Search code examples
rmachine-learningr-caretglm

How to extract RMSE from models built using caret?


I have built a glm model using R package "caret" and I'd like to assess its performance using RMSE. I notice that the two RMSEs are different and I wonder which one is the real RMSE?

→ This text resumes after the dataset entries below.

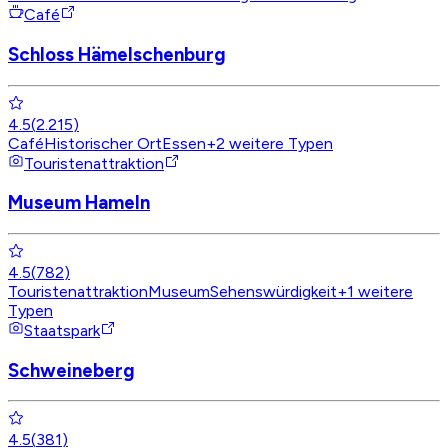
Café
Schloss Hämelschenburg
4.5
(
2.215
)
Café
Historischer Ort
Essen
+
2
weitere Typen
Touristenattraktion
Museum Hameln
4.5
(
782
)
Touristenattraktion
Museum
Sehenswürdigkeit
+
1
weitere
Typen
Staatspark
Schweineberg
4.5
(
381
)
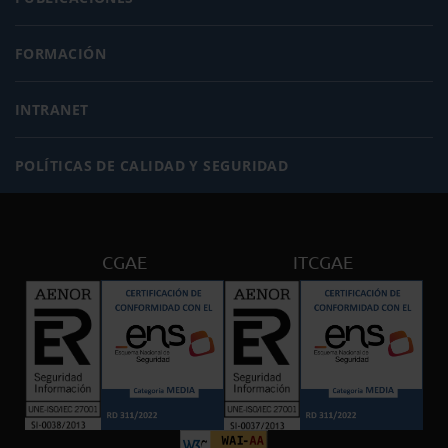
FORMACIÓN
INTRANET
POLÍTICAS DE CALIDAD Y SEGURIDAD
CGAE
ITCGAE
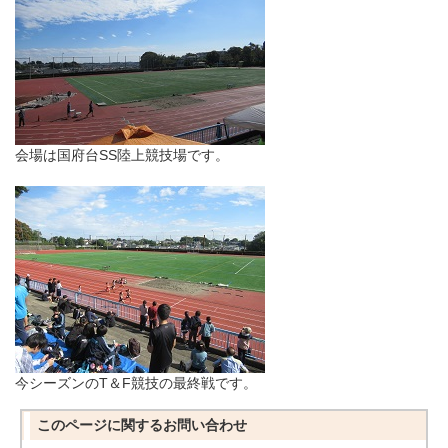
会場は国府台SS陸上競技場です。
今シーズンのT＆F競技の最終戦です。
このページに関する
お問い合わせ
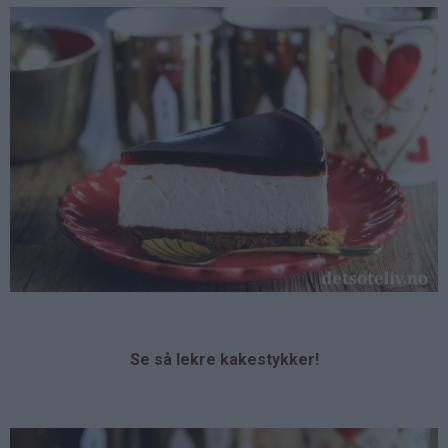
Se så lekre kakestykker!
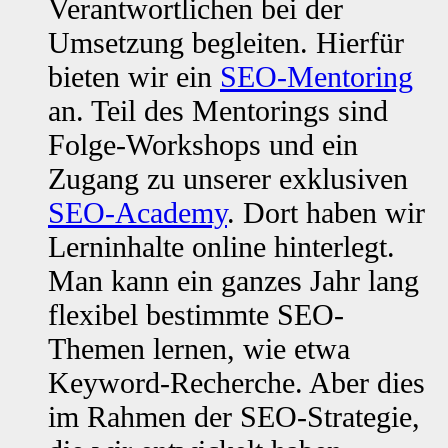
Verantwortlichen bei der
Umsetzung begleiten. Hierfür
bieten wir ein
SEO-Mentoring
an. Teil des Mentorings sind
Folge-Workshops und ein
Zugang zu unserer exklusiven
SEO-Academy
. Dort haben wir
Lerninhalte online hinterlegt.
Man kann ein ganzes Jahr lang
flexibel bestimmte SEO-
Themen lernen, wie etwa
Keyword-Recherche. Aber dies
im Rahmen der SEO-Strategie,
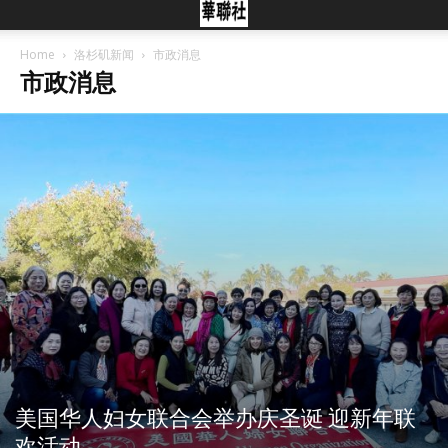
Home
洛杉矶新闻
市政消息
市政消息
美国华人妇女联合会举办庆圣诞 迎新年联
欢活动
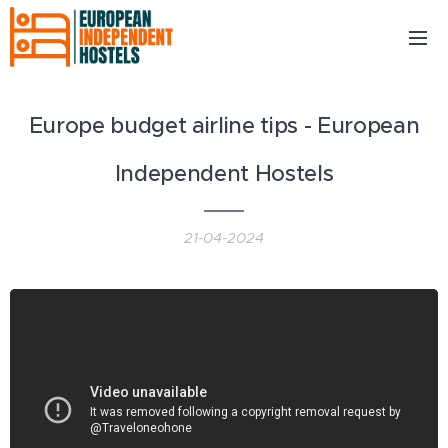
Europe budget airline tips - European
Independent Hostels
21-04-2024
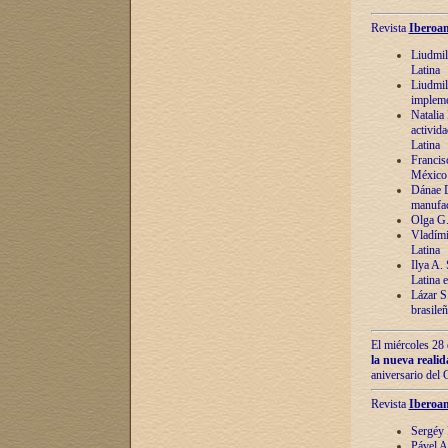
Revista
Iberoam
Liudmil
Latina
Liudmil
impleme
Natalia
activida
Latina
Francis
México 
Dánae D
manufac
Olga G.
Vladími
Latina
Ilya A.
Latina 
Lázar S.
brasile
El miércoles 28 
la nueva reali
aniversario del
Revista
Iberoam
Sergéy 
Pável A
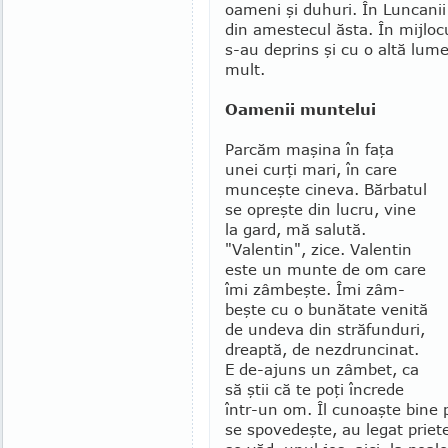
oameni şi duhuri. În Luncanii
din amestecul ăsta. În mijlocul
s-au deprins şi cu o altă lume,
mult.
Oamenii muntelui
Parcăm maşina în faţa
unei curţi mari, în care
munceşte cineva. Bărbatul
se opreşte din lucru, vine
la gard, mă salută.
"Valentin", zice. Valentin
este un munte de om care
îmi zâmbeşte. Îmi zâm­
beşte cu o bunătate venită
de undeva din străfunduri,
dreaptă, de nezdrun­cinat.
E de-ajuns un zâmbet, ca
să ştii că te poţi încrede
într-un om. Îl cunoaşte bine p
se spovedeşte, au legat priete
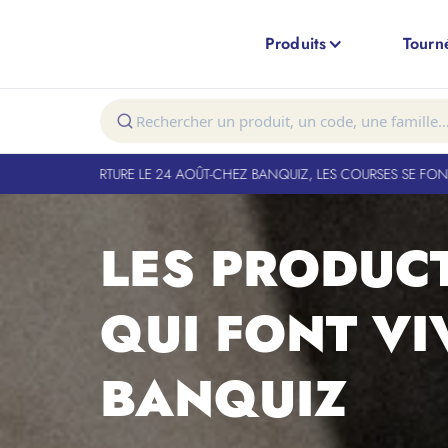
Produits
Tourn
T
-
CHEZ BANQUIZ, LES COURSES SE FONT EN VRAI. POUR TROUVER VOTRE
LES PRODUC
QUI FONT V
BANQUIZ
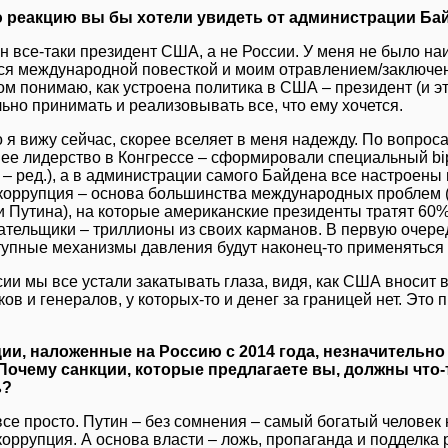
 реакцию вы бы хотели увидеть от администрации Ба
н все-таки президент США, а не России. У меня не было наи
ся международной повесткой и моим отравлением/заключе
ом понимаю, как устроена политика в США – президент (и эт
ьно принимать и реализовывать все, что ему хочется.
то я вижу сейчас, скорее вселяет в меня надежду. По вопрос
е лидерство в Конгрессе – сформировали специальный bipa
 – ред.), а в администрации самого Байдена все настроены
 коррупция – основа большинства международных проблем (
и Путина), на которые американские президенты тратят 60%
ательщики – триллионы из своих карманов. В первую очеред
тупные механизмы давления будут наконец-то применяться 
сии мы все устали закатывать глаза, видя, как США вносит 
ов и генералов, у которых-то и денег за границей нет. Это
ии, наложенные на Россию с 2014 года, незначительно
Почему санкции, которые предлагаете вы, должны что
ь?
все просто. Путин – без сомнения – самый богатый человек 
коррупция. А основа власти – ложь, пропаганда и подделка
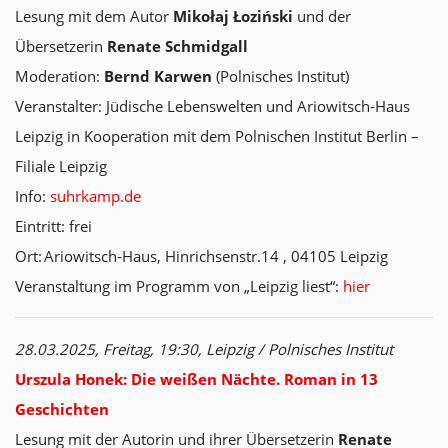
Lesung mit dem Autor
Mikołaj Łoziński
und der
Übersetzerin
Renate Schmidgall
Moderation:
Bernd Karwen
(Polnisches Institut)
Veranstalter: Jüdische Lebenswelten und Ariowitsch-Haus
Leipzig in Kooperation mit dem Polnischen Institut Berlin –
Filiale Leipzig
Info:
suhrkamp.de
Eintritt: frei
Ort: Ariowitsch-Haus, Hinrichsenstr.14 , 04105 Leipzig
Veranstaltung im Programm von „Leipzig liest“:
hier
28.03.2025, Freitag, 19:30, Leipzig / Polnisches Institut
Urszula Honek: Die weißen Nächte. Roman in 13
Geschichten
Lesung mit der Autorin und ihrer Übersetzerin
Renate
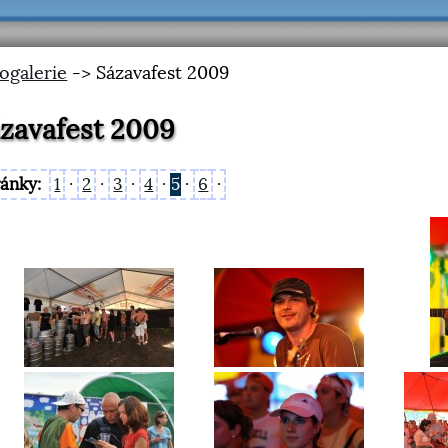
ogalerie
-> Sázavafest 2009
zavafest 2009
ránky:
1
·
2
·
3
·
4
·
5
·
6
·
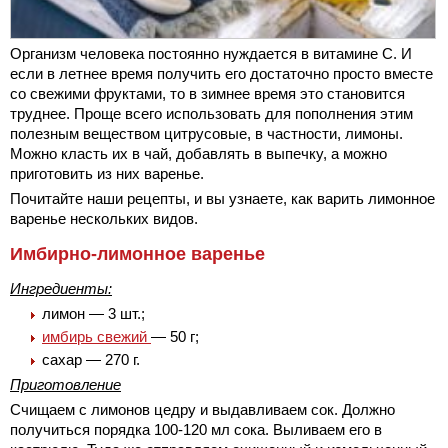
Организм человека постоянно нуждается в витамине С. И
если в летнее время получить его достаточно просто вместе
со свежими фруктами, то в зимнее время это становится
труднее. Проще всего использовать для пополнения этим
полезным веществом цитрусовые, в частности, лимоны.
Можно класть их в чай, добавлять в выпечку, а можно
приготовить из них варенье.
Почитайте наши рецепты, и вы узнаете, как варить лимонное
варенье нескольких видов.
Имбирно-лимонное варенье
Ингредиенты:
лимон — 3 шт.;
имбирь свежий
— 50 г;
сахар — 270 г.
Приготовление
Счищаем с лимонов цедру и выдавливаем сок. Должно
получиться порядка 100-120 мл сока. Выливаем его в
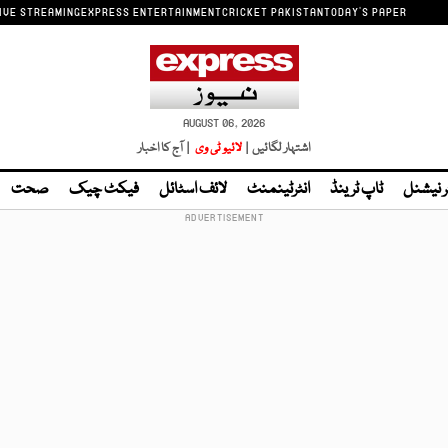
IVE STREAMING
EXPRESS ENTERTAINMENT
CRICKET PAKISTAN
TODAY'S PAPER
AUGUST 06, 2026
اشتہار لگائیں |
لائیو ٹی وی
| آج کا اخبار
ر نیشنل
ٹاپ ٹرینڈ
انٹرٹینمنٹ
لائف اسٹائل
فیکٹ چیک
صحت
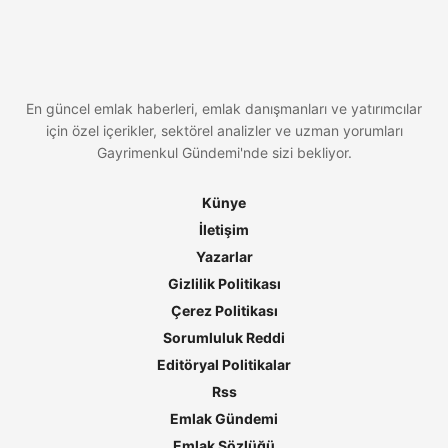
En güncel emlak haberleri, emlak danışmanları ve yatırımcılar
için özel içerikler, sektörel analizler ve uzman yorumları
Gayrimenkul Gündemi'nde sizi bekliyor.
Künye
İletişim
Yazarlar
Gizlilik Politikası
Çerez Politikası
Sorumluluk Reddi
Editöryal Politikalar
Rss
Emlak Gündemi
Emlak Sözlüğü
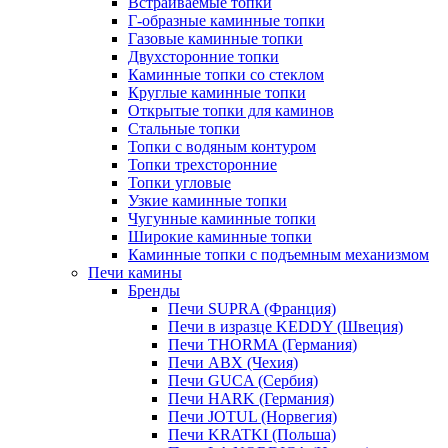
Встраиваемые топки
Г-образные каминные топки
Газовые каминные топки
Двухсторонние топки
Каминные топки со стеклом
Круглые каминные топки
Открытые топки для каминов
Стальные топки
Топки с водяным контуром
Топки трехсторонние
Топки угловые
Узкие каминные топки
Чугунные каминные топки
Широкие каминные топки
Каминные топки с подъемным механизмом
Печи камины
Бренды
Печи SUPRA (Франция)
Печи в изразце KEDDY (Швеция)
Печи THORMA (Германия)
Печи ABX (Чехия)
Печи GUCA (Сербия)
Печи HARK (Германия)
Печи JOTUL (Норвегия)
Печи KRATKI (Польша)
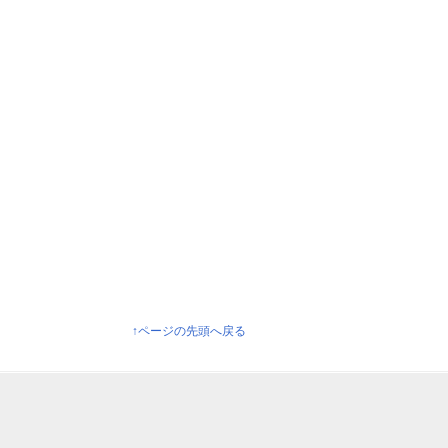
↑ページの先頭へ戻る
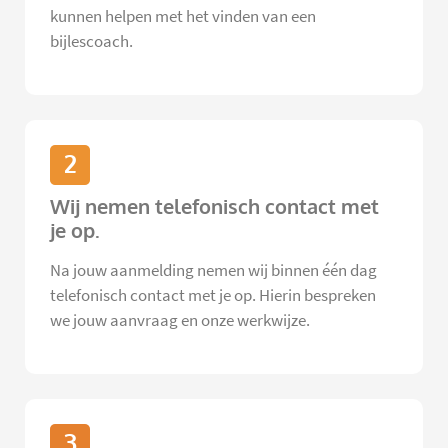
kunnen helpen met het vinden van een
bijlescoach.
2
Wij nemen telefonisch contact met
je op.
Na jouw aanmelding nemen wij binnen één dag
telefonisch contact met je op. Hierin bespreken
we jouw aanvraag en onze werkwijze.
3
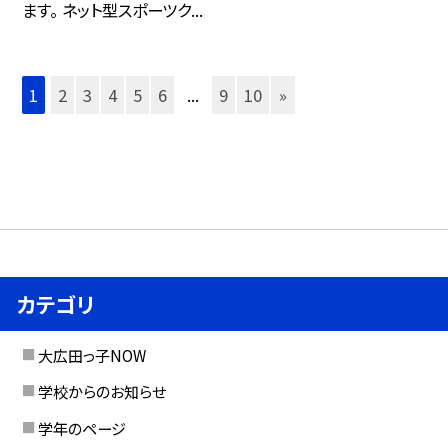
ます。 ネット型スポーツク...
1
2
3
4
5
6
...
9
10
»
カテゴリ
大広田っ子NOW
学校からのお知らせ
学年のページ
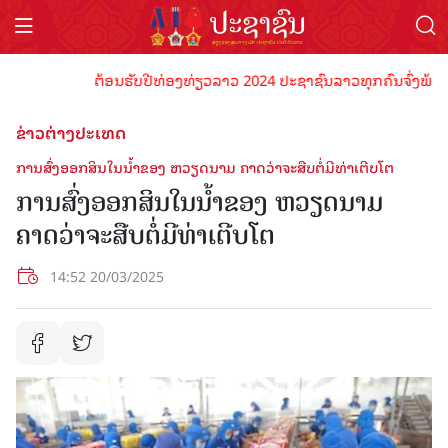
ຕ້ອນຮັບປີທ່ອງທ່ຽວລາວ 2024 ປະຊາຊົນລາວທຸກຄົນຈົ່ງພ້ອມເປັນເ
ຂ່າວຕ່າງປະເທດ
ການ​ສົ່ງ​ອອກ​ສິນ​ໃນ​ນ້ຳ​ຂອງ ຫວຽດ​ນາມ ຄາດ​ວ່າ​ຈະ​ສືບ​ຕໍ່​ມີ​ທ່າ​ເຕີບ​ໂຕ
ການ​ສົ່ງ​ອອກ​ສິນ​ໃນ​ນ້ຳ​ຂອງ ຫວຽດ​ນາມ
ຄາດ​ວ່າ​ຈະ​ສືບ​ຕໍ່​ມີ​ທ່າ​ເຕີບ​ໂຕ
14:52 20/03/2025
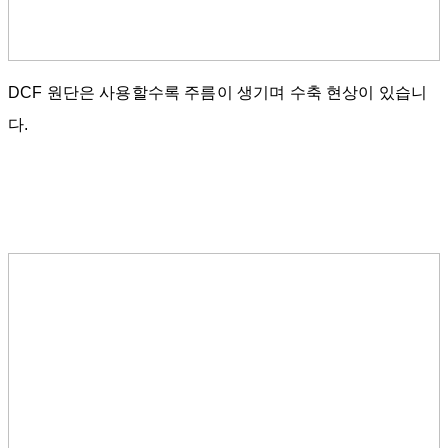
DCF 원단은 사용할수록 주름이 생기며 수축 현상이 있습니
다.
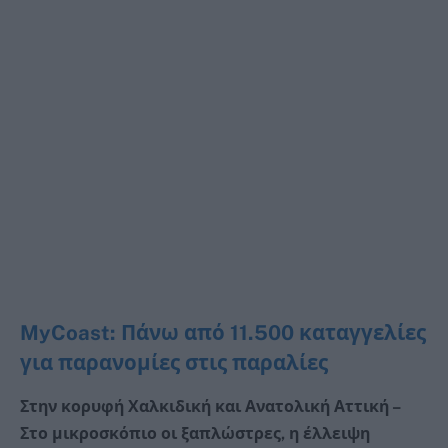
MyCoast: Πάνω από 11.500 καταγγελίες
για παρανομίες στις παραλίες
Στην κορυφή Χαλκιδική και Ανατολική Αττική –
Στο μικροσκόπιο οι ξαπλώστρες, η έλλειψη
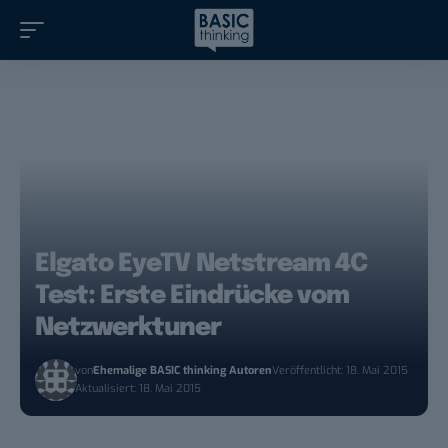
Elgato EyeTV Netstream 4C
Test: Erste Eindrücke vom
Netzwerktuner
von
Ehemalige BASIC thinking Autoren
Veröffentlicht: 18. Mai 2015
Aktualisiert: 18. Mai 2015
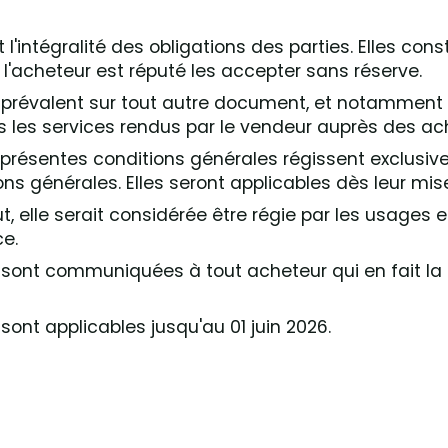
'intégralité des obligations des parties. Elles const
 l'acheteur est réputé les accepter sans réserve.
prévalent sur tout autre document, et notamment s
ous les services rendus par le vendeur auprès des a
présentes conditions générales régissent exclusivem
ns générales. Elles seront applicables dès leur mise
t, elle serait considérée être régie par les usages 
ce.
 sont communiquées à tout acheteur qui en fait la
ont applicables jusqu'au 01 juin 2026.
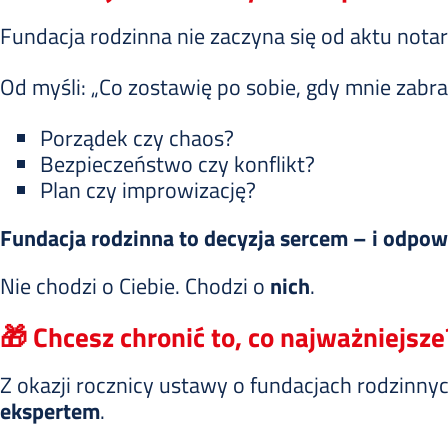
Fundacja rodzinna nie zaczyna się od aktu notari
Od myśli: „Co zostawię po sobie, gdy mnie zabra
Porządek czy chaos?
Bezpieczeństwo czy konflikt?
Plan czy improwizację?
Fundacja rodzinna to decyzja sercem – i odpow
Nie chodzi o Ciebie. Chodzi o
nich
.
🎁 Chcesz chronić to, co najważniejsze
Z okazji rocznicy ustawy o fundacjach rodzinn
ekspertem
.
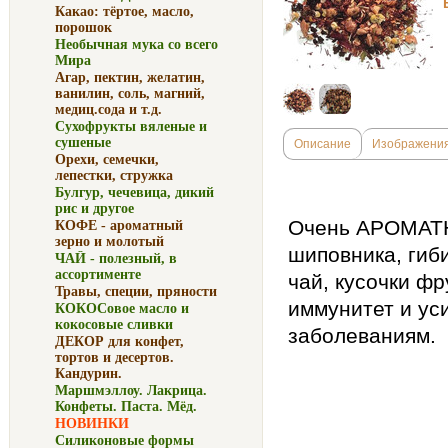
Какао: тёртое, масло,
порошок
Необычная мука со всего
Мира
Агар, пектин, желатин,
ванилин, соль, магний,
медиц.сода и т.д.
Сухофрукты вяленые и
сушеные
Описание
Изображени
Орехи, семечки,
лепестки, стружка
Булгур, чечевица, дикий
рис и другое
Очень АРОМАТН
КОФЕ - ароматный
зерно и молотый
шиповника, гиб
ЧАЙ - полезный, в
ассортименте
чай, кусочки фр
Травы, специи, пряности
иммунитет и ус
КОКОСовое масло и
кокосовые сливки
заболеваниям.
ДЕКОР для конфет,
тортов и десертов.
Кандурин.
Маршмэллоу. Лакрица.
Конфеты. Паста. Мёд.
НОВИНКИ
Силиконовые формы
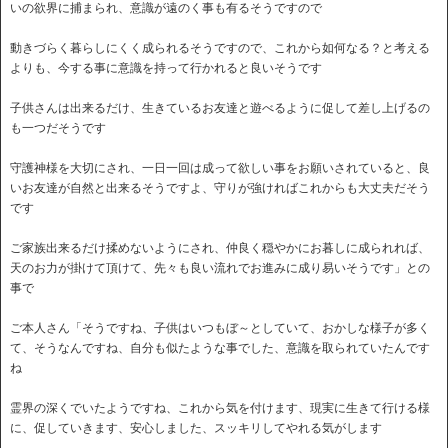
いの欲界に捕まられ、意識が遠のく事も有るそうですので
動きづらく暮らしにくく成られるそうですので、これから如何なる？と考える
よりも、今する事に意識を持って行かれると良いそうです
子供さんは出来るだけ、生きているお友達と遊べるように促して差し上げるの
も一つだそうです
守護神様を大切にされ、一日一回は成って欲しい事をお願いされていると、良
いお友達が自然と出来るそうですよ、守りが強ければこれからも大丈夫だそう
です
ご家族出来るだけ揉めないようにされ、仲良く穏やかにお暮しに成られれば、
天のお力が掛けて頂けて、先々も良い流れでお進みに成り易いそうです」との
事で
ご本人さん「そうですね、子供はいつもぼ～としていて、おかしな様子が多く
て、そうなんですね、自分も似たような事でした、意識を取られていたんです
ね
霊界の深くでいたようですね、これから気を付けます、現実に生きて行ける様
に、促していきます、安心しました、スッキリしてやれる気がします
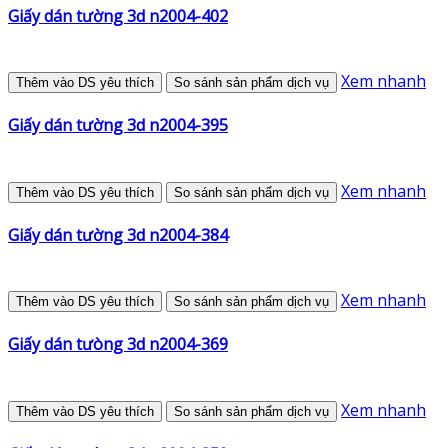
Giấy dán tường 3d n2004-402
Xem nhanh
Thêm vào DS yêu thích
So sánh sản phẩm dịch vụ
Giấy dán tường 3d n2004-395
Xem nhanh
Thêm vào DS yêu thích
So sánh sản phẩm dịch vụ
Giấy dán tường 3d n2004-384
Xem nhanh
Thêm vào DS yêu thích
So sánh sản phẩm dịch vụ
Giấy dán tưòng 3d n2004-369
Xem nhanh
Thêm vào DS yêu thích
So sánh sản phẩm dịch vụ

Also, how can I extract each fold (5*5=25 in total) of the training data, test data, and predicted data (based on the optimal tuned parameter) from the model?

library(caret)
data("mtcars")
set.seed(100)
mydata = mtcars[, -c(8,9)]

model_glm <- train(
  hp ~ ., 
  data = mydata, 
  method = "glm", 
  metric = "RMSE", 
  preProcess = c('center', 'scale'), 
  trControl = trainControl(
    method = "repeatedcv", 
    number = 5, 
    repeats = 5, 
    verboseIter = TRUE
  )
)

GLM.pred = predict(model_glm, subset(mydata, select = -hp))
RMSE(pred = GLM.pred, obs = mydata$hp)      # 21.89
model_glm$results$RMSE                      # 32.16

Solution

  • With the following code, I get :

    sqrt(mean((mydata$hp - predict(model_glm)) ^ 2))
    [1] 21.89127
    

    This suggests that the real is "RMSE(pred = GLM.pred, obs = mydata$hp)"

    Also, you have

    model_glm$resample$RMSE
     [1] 28.30254 34.69966 25.55273 25.29981 40.78493 31.91056 25.05311 41.83223 26.68105 23.64629 27.98388 25.98827 45.26982 37.28214
    [15] 38.13617 31.14513 23.35353 42.05274 34.04761 35.17733 28.28838 35.89639 21.42580 45.17860 29.13998
    

    which is the RMSE for each of the 25 CV. Also, we have

    mean(model_glm$resample$RMSE)
    32.16515
    

    So, the 32.16 is the average of the RMSE of the 25 CV. The 21.89 is the RMSE on the original dataset.